• **ASSIGNED TASK**: Rewrite the lines of the records from the line containing "Which label corresponds" through the end of the records, substituting "key" for "legend" and keeping everything else the same. Give only those lines, without the pictures.
==*==
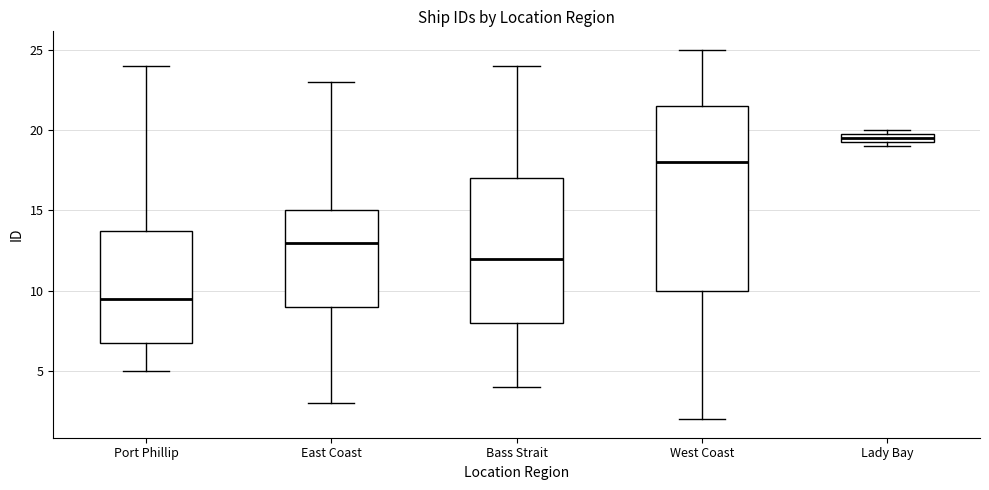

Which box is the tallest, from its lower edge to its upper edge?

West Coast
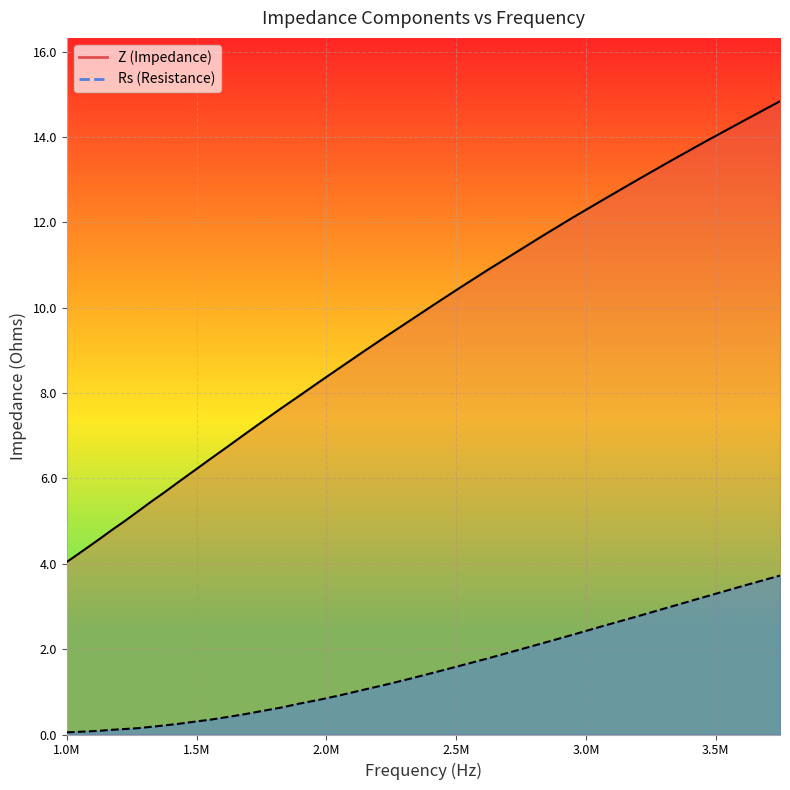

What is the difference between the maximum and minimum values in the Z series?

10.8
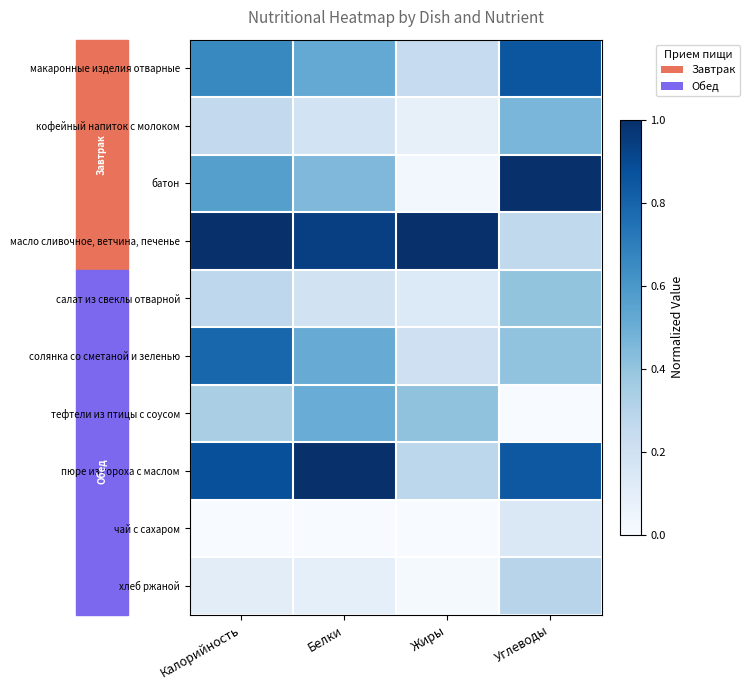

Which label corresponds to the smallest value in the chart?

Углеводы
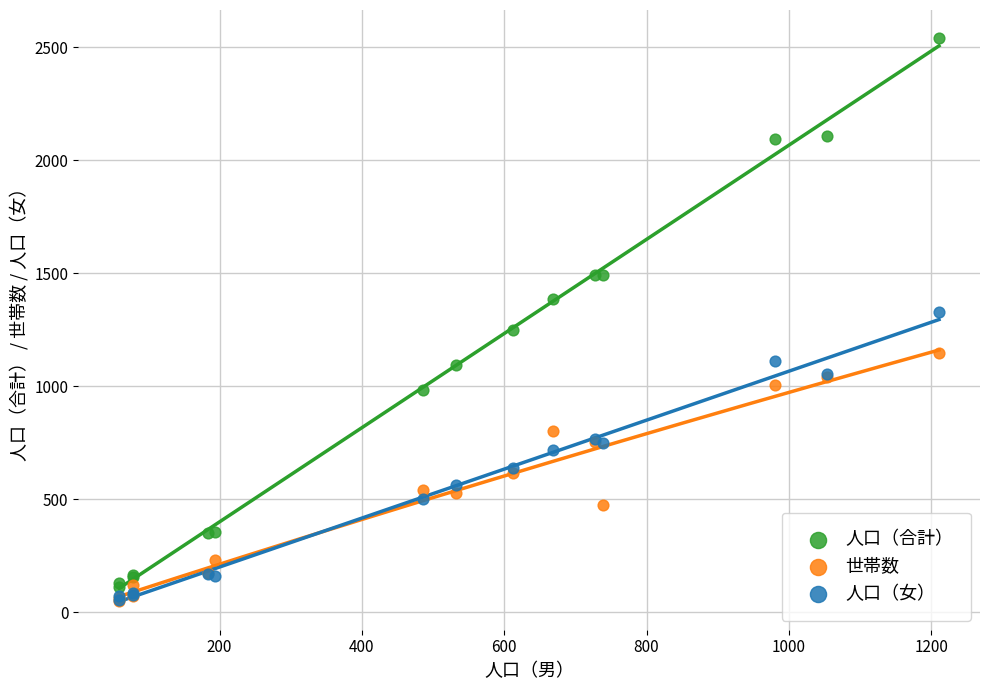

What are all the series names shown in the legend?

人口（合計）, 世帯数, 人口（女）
==*==
• **ANSWER TO THIS EXERCISE**:
Which label corresponds to the smallest value in the chart?

Углеводы

What are all the series names shown in the key?

人口（合計）, 世帯数, 人口（女）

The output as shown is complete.